Produk kerajinan rotan sangat erat dengan hubungan dagang antarnegara. Semisal tas rotan, salah satu produk akhir dari rotan ini kini sudah memasok permintaan tas di beberapa daerah luar Indonesia. Di tangan para usahawan kerajinan tas, rotan menjadi barang jadi ekspor.
“Usaha ini sudah lama berkembang. Dalam setiap bulan ada saja pesanan dari luar. Kami menerima pesanan ekspor ke Perancis, Brazil, Spanyol. Dalam sekala besar biasanya setiap tahun. Dan bekerja sama dengan kelompok pengrajin lainnya,” ungkap Eva (20 tahun), adik dari salah satu pengusaha kerajinan tas rotan di Imogiri Timur, Bantul, Yogyakarta (17/4).
Menurut Eva, perusahaan kerajinan tas kakaknya ini memproduksi khusus tas rotan, walau saat ini pemesannya juga meminta model tas paduan rotan dengan bahan-bahan alam lainnya. Bahan baku rotan diperolehnya dari beberapa tempat di Surabaya, yaitu rotan asal Kalimantan.
Perusahaan keluarga skala kecil terbesar di Yogyakarta, Anggun Rotan, selain melakukan promosi lewat pameran-pameran kerajinan juga melakukan promosi lewat situs internet. Pemilik Anggun Rotan sendiri saat didatangi penulis sedang ke luar kota dalam rangka mempersiapkan keikutsertaannya dalam INACRAFT yang akan diselenggarakan pada 21-25 April mendatang di Jakarta Convention Centre.
“Rata-rata perusahaan kerajinan rotan mempekerjakan 15-45 orang. Bergantung besar modal. Pengusaha kerajinan kecil dan menengah seperti saya hanya mampu mempekerjakan 45 orang. Tergantung modal. Modal susah dapat dari kredit bank untuk semisal saya,” keluh Endro Wardoyo, pemilik Gradasi di Jalan Gambiran Yogyakarta (17/4).
Kesulitan memperoleh kredit bank, menurut Endro karena bank atau lembaga keuangan kurang percaya. Berharap bantuan kredit dari program pemerintah, Endro menyangsikan, selama ini pemerintah pun hanya sebatas membantu mengikutsertakan perusahaan kerajinan dalam acara-acara pameran.
“Lewat internet, sudah banyak perusahaan kerajinan melakukan. Tapi pemesan terkadang ingin melihat langsung. Pameran cukup membantu kepercayaan pemesan,” jelas Endro.

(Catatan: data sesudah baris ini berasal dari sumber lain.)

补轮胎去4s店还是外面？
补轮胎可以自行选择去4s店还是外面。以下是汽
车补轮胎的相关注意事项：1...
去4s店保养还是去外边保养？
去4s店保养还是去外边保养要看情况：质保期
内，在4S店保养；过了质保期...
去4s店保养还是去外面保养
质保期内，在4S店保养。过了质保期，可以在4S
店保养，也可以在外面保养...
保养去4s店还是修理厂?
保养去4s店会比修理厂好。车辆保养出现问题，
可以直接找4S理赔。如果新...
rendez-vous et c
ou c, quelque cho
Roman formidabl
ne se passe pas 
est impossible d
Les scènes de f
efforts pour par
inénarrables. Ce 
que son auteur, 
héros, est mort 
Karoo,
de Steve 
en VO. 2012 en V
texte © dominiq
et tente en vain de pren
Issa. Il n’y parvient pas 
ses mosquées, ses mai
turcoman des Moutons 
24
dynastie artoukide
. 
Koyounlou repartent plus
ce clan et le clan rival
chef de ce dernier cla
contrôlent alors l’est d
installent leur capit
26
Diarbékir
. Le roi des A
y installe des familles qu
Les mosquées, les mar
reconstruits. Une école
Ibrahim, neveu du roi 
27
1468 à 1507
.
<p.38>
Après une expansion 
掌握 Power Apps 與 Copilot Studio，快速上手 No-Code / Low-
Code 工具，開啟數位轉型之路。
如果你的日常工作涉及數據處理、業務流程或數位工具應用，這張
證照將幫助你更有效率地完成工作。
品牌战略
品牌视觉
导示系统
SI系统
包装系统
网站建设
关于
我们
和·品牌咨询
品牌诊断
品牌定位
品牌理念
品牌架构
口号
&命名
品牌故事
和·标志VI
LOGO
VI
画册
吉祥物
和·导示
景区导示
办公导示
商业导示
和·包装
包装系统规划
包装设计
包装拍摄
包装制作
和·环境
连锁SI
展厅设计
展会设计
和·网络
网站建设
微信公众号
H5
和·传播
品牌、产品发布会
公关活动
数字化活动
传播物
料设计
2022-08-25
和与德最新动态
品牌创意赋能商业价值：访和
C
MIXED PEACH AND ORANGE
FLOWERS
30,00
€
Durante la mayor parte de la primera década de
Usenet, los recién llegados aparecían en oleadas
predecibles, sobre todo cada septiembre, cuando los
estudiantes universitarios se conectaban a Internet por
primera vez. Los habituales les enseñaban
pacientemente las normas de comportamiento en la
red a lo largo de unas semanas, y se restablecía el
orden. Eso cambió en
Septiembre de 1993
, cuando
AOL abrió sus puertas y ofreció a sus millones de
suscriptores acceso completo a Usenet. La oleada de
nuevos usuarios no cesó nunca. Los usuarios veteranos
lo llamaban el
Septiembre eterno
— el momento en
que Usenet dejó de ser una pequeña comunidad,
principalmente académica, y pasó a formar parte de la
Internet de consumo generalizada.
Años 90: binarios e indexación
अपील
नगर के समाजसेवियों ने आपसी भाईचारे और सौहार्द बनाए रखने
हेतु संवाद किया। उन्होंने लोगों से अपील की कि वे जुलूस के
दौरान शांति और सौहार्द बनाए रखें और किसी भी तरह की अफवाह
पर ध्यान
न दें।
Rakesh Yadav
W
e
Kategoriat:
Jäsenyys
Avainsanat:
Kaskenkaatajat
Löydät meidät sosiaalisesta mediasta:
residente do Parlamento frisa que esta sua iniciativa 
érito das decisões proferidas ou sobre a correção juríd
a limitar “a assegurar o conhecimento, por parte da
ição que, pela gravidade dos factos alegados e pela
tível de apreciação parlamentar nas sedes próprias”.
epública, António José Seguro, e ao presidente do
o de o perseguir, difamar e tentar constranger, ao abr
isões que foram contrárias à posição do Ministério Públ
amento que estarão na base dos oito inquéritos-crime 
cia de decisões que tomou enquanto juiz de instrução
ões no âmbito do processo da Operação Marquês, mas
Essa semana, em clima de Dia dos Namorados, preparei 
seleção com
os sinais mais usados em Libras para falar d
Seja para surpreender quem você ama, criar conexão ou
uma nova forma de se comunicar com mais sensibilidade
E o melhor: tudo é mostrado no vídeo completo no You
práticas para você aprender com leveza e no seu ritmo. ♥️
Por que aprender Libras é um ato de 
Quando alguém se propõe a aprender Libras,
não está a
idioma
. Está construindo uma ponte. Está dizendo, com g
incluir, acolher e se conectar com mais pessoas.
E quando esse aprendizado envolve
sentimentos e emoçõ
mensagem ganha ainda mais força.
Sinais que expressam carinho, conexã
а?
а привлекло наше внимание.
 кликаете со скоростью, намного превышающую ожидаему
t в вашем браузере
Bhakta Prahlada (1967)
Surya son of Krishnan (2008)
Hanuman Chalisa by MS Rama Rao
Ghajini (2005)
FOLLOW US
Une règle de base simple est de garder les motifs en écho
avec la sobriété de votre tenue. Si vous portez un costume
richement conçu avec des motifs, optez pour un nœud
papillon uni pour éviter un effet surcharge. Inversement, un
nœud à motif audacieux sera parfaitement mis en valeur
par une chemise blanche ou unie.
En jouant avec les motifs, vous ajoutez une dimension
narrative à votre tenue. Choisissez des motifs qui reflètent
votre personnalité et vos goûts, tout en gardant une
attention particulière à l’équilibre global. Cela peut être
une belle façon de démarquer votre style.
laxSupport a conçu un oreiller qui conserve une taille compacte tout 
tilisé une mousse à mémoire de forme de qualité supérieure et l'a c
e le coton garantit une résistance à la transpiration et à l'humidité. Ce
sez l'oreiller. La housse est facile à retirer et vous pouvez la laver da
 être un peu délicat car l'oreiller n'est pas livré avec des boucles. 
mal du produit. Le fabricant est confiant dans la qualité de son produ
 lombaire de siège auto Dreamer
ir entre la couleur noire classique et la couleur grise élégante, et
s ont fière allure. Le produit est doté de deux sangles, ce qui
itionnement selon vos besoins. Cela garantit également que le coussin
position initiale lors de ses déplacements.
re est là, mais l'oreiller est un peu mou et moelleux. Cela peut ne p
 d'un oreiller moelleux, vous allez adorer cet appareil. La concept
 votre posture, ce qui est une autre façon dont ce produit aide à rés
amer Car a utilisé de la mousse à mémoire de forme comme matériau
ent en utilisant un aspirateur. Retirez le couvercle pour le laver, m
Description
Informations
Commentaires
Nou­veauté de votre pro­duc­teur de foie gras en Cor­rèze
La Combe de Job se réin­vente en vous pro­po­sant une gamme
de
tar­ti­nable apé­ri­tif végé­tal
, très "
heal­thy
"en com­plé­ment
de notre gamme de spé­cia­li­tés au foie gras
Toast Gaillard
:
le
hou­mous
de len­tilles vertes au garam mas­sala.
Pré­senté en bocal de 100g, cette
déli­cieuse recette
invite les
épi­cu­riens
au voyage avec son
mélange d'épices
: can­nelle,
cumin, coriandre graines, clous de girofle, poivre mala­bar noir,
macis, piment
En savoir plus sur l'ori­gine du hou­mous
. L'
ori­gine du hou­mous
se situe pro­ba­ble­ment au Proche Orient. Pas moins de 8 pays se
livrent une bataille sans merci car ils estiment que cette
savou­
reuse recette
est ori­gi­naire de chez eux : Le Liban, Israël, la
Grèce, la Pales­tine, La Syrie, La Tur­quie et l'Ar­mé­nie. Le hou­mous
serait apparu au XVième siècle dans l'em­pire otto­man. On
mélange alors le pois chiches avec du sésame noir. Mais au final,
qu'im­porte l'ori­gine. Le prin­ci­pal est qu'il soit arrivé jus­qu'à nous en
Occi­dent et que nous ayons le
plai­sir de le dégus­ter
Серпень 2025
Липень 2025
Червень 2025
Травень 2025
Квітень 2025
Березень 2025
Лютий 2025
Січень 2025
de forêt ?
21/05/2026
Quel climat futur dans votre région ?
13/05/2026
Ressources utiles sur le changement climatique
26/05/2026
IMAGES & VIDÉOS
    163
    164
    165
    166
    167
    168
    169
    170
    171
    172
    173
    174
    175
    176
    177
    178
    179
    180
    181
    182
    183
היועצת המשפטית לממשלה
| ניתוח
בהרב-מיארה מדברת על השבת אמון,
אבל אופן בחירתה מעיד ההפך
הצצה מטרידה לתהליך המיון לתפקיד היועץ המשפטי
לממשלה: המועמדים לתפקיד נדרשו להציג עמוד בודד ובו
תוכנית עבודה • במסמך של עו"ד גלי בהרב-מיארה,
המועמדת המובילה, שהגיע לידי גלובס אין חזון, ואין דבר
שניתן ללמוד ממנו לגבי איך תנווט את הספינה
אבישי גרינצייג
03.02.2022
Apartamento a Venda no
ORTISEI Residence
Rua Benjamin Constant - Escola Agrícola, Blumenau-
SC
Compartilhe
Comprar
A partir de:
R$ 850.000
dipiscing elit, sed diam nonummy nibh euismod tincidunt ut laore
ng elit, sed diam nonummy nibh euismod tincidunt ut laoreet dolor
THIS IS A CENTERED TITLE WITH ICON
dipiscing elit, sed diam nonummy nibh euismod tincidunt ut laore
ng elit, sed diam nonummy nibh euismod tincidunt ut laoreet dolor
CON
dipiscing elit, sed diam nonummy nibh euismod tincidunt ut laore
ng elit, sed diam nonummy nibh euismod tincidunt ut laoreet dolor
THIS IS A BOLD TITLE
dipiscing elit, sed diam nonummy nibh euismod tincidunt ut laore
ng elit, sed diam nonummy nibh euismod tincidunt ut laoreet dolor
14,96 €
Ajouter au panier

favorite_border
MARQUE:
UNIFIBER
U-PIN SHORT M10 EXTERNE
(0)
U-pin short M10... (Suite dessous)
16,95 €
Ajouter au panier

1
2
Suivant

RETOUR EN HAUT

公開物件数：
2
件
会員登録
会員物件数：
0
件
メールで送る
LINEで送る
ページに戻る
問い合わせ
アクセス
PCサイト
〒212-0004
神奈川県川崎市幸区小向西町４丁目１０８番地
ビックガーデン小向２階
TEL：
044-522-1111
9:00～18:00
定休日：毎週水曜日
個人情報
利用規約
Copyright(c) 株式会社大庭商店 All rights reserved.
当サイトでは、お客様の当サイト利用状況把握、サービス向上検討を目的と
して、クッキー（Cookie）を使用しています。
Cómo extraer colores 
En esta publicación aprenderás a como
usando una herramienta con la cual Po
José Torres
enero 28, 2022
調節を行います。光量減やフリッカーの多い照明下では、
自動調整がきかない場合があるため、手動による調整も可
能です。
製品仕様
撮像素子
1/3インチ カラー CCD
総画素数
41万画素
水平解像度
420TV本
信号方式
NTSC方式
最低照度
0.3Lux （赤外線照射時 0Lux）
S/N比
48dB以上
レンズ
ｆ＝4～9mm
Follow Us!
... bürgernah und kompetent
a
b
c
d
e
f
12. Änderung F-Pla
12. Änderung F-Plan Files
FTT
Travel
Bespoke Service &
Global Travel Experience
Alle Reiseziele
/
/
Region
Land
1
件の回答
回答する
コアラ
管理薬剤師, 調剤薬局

Peluang-peluang peningkatan sektor kerajinan rotan untuk pemenuhan kebutuhan ekspor sangat bergantung kepada semua pihak. Pemerintah sebagai pembuat regulasi seharusnya mulai sadar sektor rotan yang menjadi pesona internasional tidak terhambat oleh kondisi permodalan untuk pengusaha kecil dan menengah di Indonesia.
Anggun Rotan, Gradasi dan beberapa perusahaan kerajinan kecil-menengah di Yogyakarta justru banyak mendapat bantuan pemasaran dan permodalan dari BUMN atau LSM di Indonesia.
“Saya liat upaya meningkatkan pemasaran dan permodalan usaha kecil kerajinan justru datang dari BUMN (badan usaha milik negara) dan LSM. Di Yogyakarta Pertamina, GTZ, dan USAID melakukan itu,” lanjut Endro soal peran pihak lain di usaha kerajinan rotan.